Lars Stindl hatte Hannover in Führung gebracht (31.). Und in der Nachspielzeit eine genaue Flanke geschlagen. In der Mitte stand Mike Hanke in der Luft, der in dieser Saison gesund, aber lange nicht erwünscht war - und traf per Kopf zur Entscheidung, die an diesem Samstagnachmittag besonders süß ausfiel.

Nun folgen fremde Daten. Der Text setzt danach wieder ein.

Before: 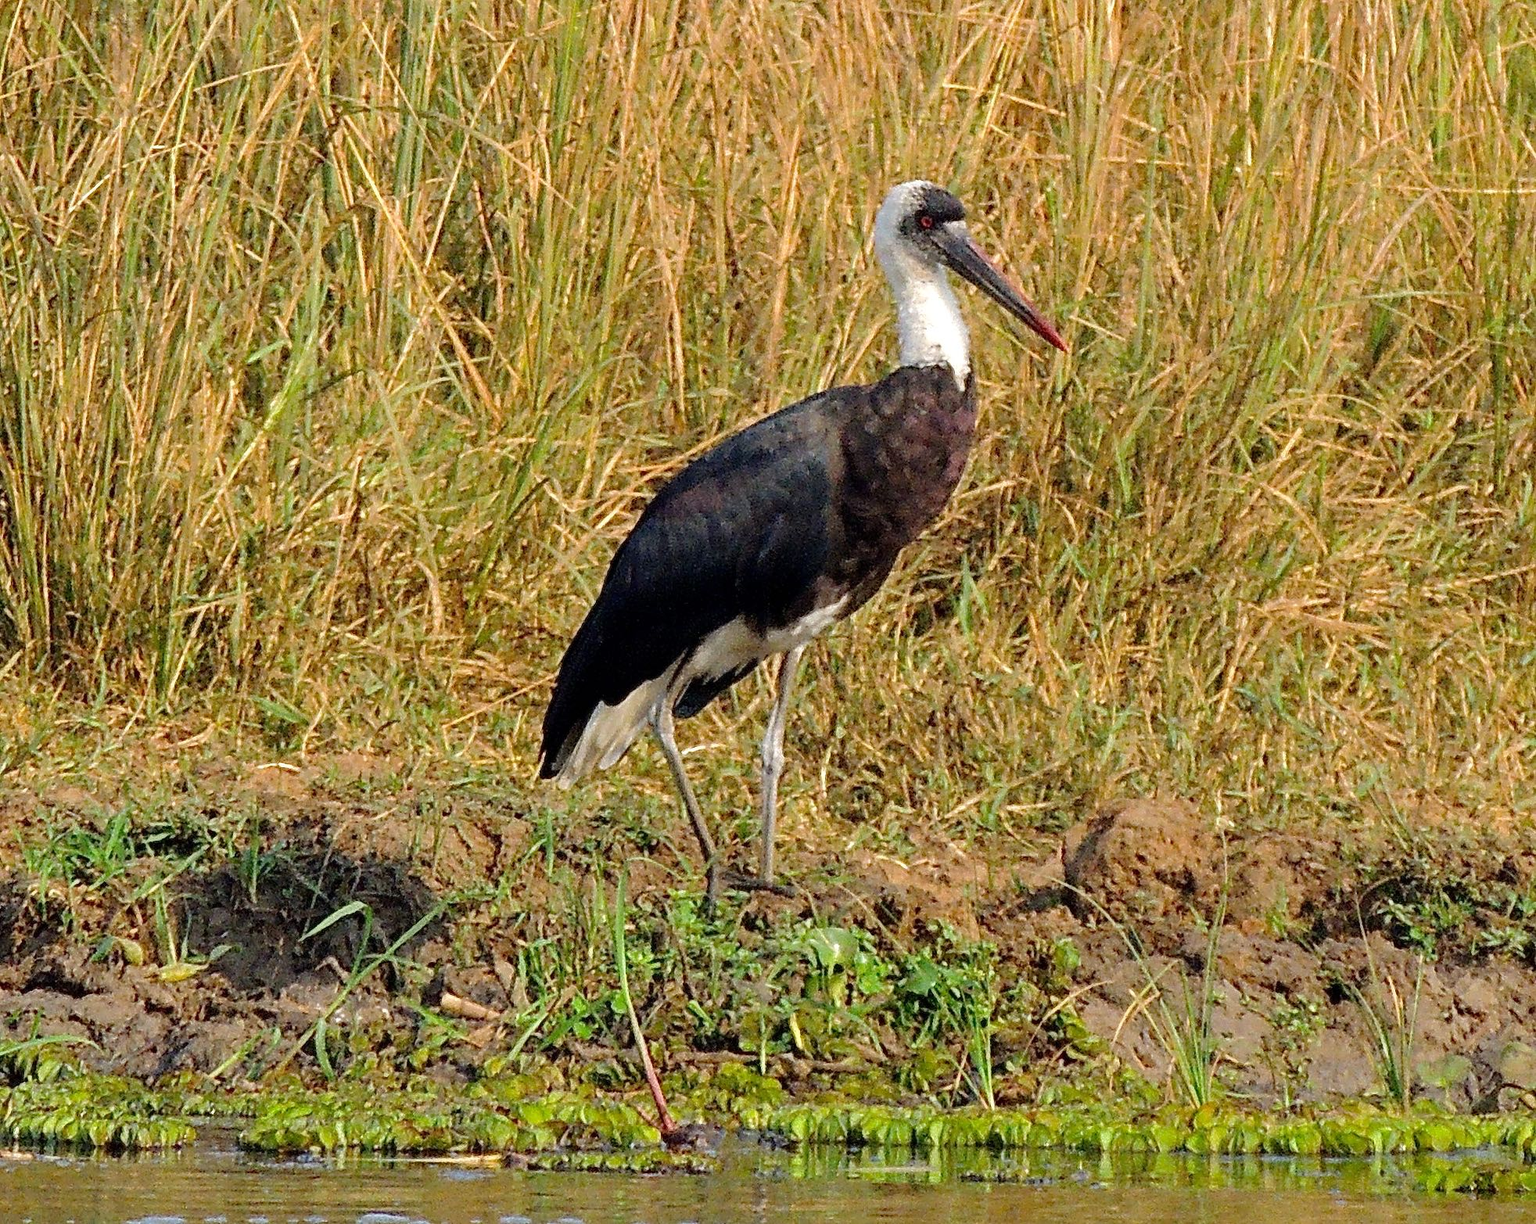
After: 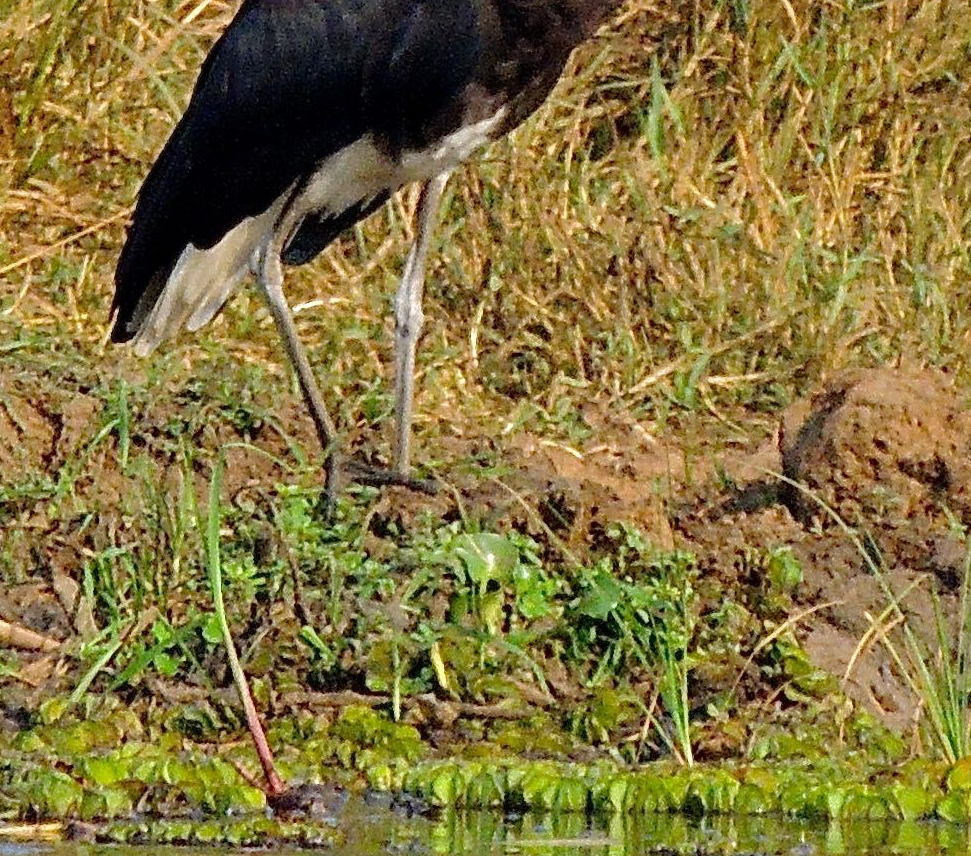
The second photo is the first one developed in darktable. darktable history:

Sie hatte auch einen historischen Wert, der es leichter macht, den aktuellen Tabellenstand als sprichwörtliche "Momentaufnahme" abzuhaken: Durch den Sieg hat sich Hannover in der ewigen Bundesligatabelle an Eintracht Braunschweig vorbeigeschoben, also an dem Verein, der zwar gerade mal vom Aufstieg in die zweite Bundesliga träumt, wegen der nach wie vor mit Liebe gehegten landsmannschaftlichen Feindschaft aber auch zu Hannovers eigener Geschichte gehört - und in Hannover ungefähr so beliebt ist wie ein ekliger Hautausschlag. Unnötig zu erwähnen, dass das auf Gegenseitigkeit beruht.
Die Hamburger bringt die Last-Minute-Niederlage in große Erklärungsnot. Nicht nur, weil Paolo Guerrero diesem bemerkenswert unterhaltsamen Spiel einen unschönen Moment bescherte - und von einem Handspiel, das dem zweiten Tor von Son vorausgegangen war, auf Nachfrage des Schiedsrichters nichts wissen wollte. Beim notorisch ambitionierten HSV wird nach so einem Spiel niemand hören wollen, dass mit Kacar, Demel und Mathijsen eine halbe Defensive ausgefallen war. Zumal das für die nähere Zukunft nichts Gutes verheißt: Mathijsen, bisher die Konstante im Abwehrverbund, fällt nach seinem im Länderspiel erlittenen doppelten Bänderriss bis ins kommende Jahr hinein aus.
Sein Vertreter, der erst 18-jährige Muhamed Besic, hatte seine Sache gar nicht schlecht gemacht - bis auf den Fehlpass, der den HSV zum ersten Mal in Rückstand gebracht hatte.